- Born: 23 January 1897 Thann, Haut-Rhin, France
- Died: 30 November 1969 (aged 72) Saint-Sulpice, Savoie, France
- Education: University of Lyon
- Scientific career
- Fields: Botany
- Workplaces: University of Montpellier
- Doctoral advisor: Marie Antoine Alexandre Guilliermond
- Doctoral students: Loutfy Boulos
- Author abbrev. (botany): Emb.

= Louis Emberger =

French botanist (1897–1969)

Marie Louis Emberger (23 January 1897 – 30 November 1969) was a French botanist and phytogeographer. He worked at the University of Montpellier.

== Life ==
Emberger was born at Thann, in Haut-Rhin, France in 1897, which was then part of German occupied Alsace. He developed an interest in Natural History, exploring the Rhine plain of Alsace, and the nearby Vosges mountains. At the age of 17, to avoid conscription into the German army, he escaped to Lyon, in France. There he began studies in biologie at the University of Lyon, and obtained a degree in sciences naturelles in 1918. He obtained his doctorate under Professor Marie Antoine Alexandre Guilliermond, then head of the Department of Agricultural Botany, at Lyon. Following his studies, his first position was as an organic chemistry technician in the Faculty of Medicine and Pharmacy. There he produced his first publication in 1919 in the Bulletin de la Société Botanique de France, an account of his exploration at Grande Chartreuse. He began working as a pharmacist in 1920 and within a year had had six papers presented at the Académie des Sciences by Gaston Bonnier. In 1921 he was appointed as a lecturer in the Faculty of Pharmacy at the University of Montpellier. Within five years he had been appointed head of the botany department at the Institut scientifique de Rabat in Morocco (1926–1936). Returning to France he was, for a short time, professor at the Faculty of Science at Clermont-Ferrand, before once more taking a position in Montpellier, succeeding his step-father, Charles Flahault as head of the botany department (Directeur de l'Institut botanique de l'Université et du Centre d'Etudes phytosocio-logiques de Montpellier). There he worked closely with Josias Braun-Blanquet, also a student of Flahault.

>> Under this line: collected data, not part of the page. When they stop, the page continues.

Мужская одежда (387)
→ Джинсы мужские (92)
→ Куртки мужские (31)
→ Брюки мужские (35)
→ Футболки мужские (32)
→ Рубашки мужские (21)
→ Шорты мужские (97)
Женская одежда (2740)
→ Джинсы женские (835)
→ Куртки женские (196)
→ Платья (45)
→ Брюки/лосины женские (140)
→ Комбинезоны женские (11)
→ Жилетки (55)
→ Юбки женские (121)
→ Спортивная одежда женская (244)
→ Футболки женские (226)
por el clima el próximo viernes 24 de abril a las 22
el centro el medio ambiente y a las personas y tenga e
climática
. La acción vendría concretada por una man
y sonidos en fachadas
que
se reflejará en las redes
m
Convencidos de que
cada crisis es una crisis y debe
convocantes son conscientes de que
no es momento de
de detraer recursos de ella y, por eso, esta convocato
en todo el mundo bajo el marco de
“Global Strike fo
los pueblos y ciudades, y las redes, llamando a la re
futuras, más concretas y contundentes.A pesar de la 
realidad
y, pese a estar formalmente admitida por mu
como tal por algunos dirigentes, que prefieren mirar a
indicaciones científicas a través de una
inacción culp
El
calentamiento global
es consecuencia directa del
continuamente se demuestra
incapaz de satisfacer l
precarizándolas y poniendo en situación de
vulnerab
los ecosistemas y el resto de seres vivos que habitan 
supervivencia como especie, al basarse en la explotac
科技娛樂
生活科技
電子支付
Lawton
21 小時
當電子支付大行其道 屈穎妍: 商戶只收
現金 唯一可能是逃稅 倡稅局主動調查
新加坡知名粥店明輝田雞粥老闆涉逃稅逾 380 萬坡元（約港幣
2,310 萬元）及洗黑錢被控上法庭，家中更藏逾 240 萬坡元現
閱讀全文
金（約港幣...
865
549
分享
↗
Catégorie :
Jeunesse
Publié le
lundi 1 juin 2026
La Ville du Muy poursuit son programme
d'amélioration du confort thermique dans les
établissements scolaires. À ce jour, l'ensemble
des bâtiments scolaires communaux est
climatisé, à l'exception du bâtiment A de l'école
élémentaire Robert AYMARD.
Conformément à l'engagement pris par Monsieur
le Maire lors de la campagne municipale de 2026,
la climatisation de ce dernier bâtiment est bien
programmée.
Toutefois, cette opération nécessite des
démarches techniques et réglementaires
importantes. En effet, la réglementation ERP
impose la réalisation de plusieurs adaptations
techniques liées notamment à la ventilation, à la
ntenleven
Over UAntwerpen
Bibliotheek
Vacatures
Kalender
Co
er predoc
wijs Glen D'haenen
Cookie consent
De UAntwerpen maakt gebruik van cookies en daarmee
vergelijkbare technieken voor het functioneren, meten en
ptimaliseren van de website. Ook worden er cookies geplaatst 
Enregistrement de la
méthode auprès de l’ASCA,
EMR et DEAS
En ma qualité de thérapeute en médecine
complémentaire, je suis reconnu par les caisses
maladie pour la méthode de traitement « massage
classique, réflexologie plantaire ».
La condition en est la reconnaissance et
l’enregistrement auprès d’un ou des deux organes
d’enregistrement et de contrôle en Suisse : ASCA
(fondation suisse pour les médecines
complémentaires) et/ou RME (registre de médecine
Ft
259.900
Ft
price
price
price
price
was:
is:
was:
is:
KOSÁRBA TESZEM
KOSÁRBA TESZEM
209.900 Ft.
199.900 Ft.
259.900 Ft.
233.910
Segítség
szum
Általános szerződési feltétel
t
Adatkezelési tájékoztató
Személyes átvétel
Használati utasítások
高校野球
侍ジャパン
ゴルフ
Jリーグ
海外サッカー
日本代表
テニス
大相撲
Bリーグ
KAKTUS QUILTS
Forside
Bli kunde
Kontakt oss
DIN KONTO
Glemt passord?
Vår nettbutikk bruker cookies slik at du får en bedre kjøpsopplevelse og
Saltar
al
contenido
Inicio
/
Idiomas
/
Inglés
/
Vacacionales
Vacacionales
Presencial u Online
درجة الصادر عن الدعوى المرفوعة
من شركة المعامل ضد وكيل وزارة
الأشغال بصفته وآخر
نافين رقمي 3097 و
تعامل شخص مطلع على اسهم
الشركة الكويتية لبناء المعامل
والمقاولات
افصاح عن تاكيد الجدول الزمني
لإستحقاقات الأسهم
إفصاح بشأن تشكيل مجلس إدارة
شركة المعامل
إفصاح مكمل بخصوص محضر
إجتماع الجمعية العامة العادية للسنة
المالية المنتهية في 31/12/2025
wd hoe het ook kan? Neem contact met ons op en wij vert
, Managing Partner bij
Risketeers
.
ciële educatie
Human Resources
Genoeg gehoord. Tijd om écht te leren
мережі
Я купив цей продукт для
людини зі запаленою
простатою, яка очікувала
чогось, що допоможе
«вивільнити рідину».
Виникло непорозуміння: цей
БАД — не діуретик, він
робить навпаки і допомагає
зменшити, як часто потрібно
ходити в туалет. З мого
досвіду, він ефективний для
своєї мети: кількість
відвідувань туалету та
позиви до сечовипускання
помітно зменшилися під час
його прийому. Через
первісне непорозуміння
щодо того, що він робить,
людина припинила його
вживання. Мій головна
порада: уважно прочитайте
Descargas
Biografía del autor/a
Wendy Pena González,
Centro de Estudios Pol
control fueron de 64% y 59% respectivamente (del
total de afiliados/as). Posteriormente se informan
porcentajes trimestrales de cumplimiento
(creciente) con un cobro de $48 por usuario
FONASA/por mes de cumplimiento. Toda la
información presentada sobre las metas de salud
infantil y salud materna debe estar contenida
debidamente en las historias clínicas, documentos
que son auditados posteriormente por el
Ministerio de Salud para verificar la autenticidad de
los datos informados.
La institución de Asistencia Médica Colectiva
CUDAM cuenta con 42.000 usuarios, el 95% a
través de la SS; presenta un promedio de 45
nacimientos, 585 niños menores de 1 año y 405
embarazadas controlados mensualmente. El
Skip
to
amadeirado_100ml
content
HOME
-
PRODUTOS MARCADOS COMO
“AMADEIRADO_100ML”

He remained in that position until his death at St Sulpice in Savoie in 1969.

== Work ==
Emberger's scientific contributions cover four main areas of research, cytology, biogeography, comparative morphology and phylogeny, and biosystematics. His cytological work focussed on the ferns, horsetails, and the lycopods. His biogeographical work concentrated on the vegetation of the Mediterranean basin and in particular the western High Atlas region of Morocco. He published work on the distribution and classification of Moroccan flora, in particular, halfah grass (Stipa tenacissima). His Moroccan work also included studies on the altitudinal zonation of the mountain regions there and the phytogeography of the desert climate, in particular the argan tree (Argania spinosa). Other work included studies of association in equatorial forests, which led to a biogeographical classification of climate, in which he drew comparisons between Australia and homologous zones of the Mediterranean. In biosystematics he developed a classification scheme for vascular plants.

== Selected publications ==
- Braun-Blanquet, Josias (1947). "Instructions pour l'établissement de la carte des groupements végétaux"
- Emberger, Marie Louis (1929). "Plantae maroccanae novae vel minus cognitae"
- Emberger, Louis (1928). "La végétation de l'Atlas rifain occidental"
- Chaudefaud, Marius (1960). "Traité de Botanique systématique 2 vols."

see also Taxon. Lit., ed. 2 (TL2),

== Legacy ==
Louis Embeerger is the authority for 168 taxa, such as Agropyron pseudofestucoides Emb.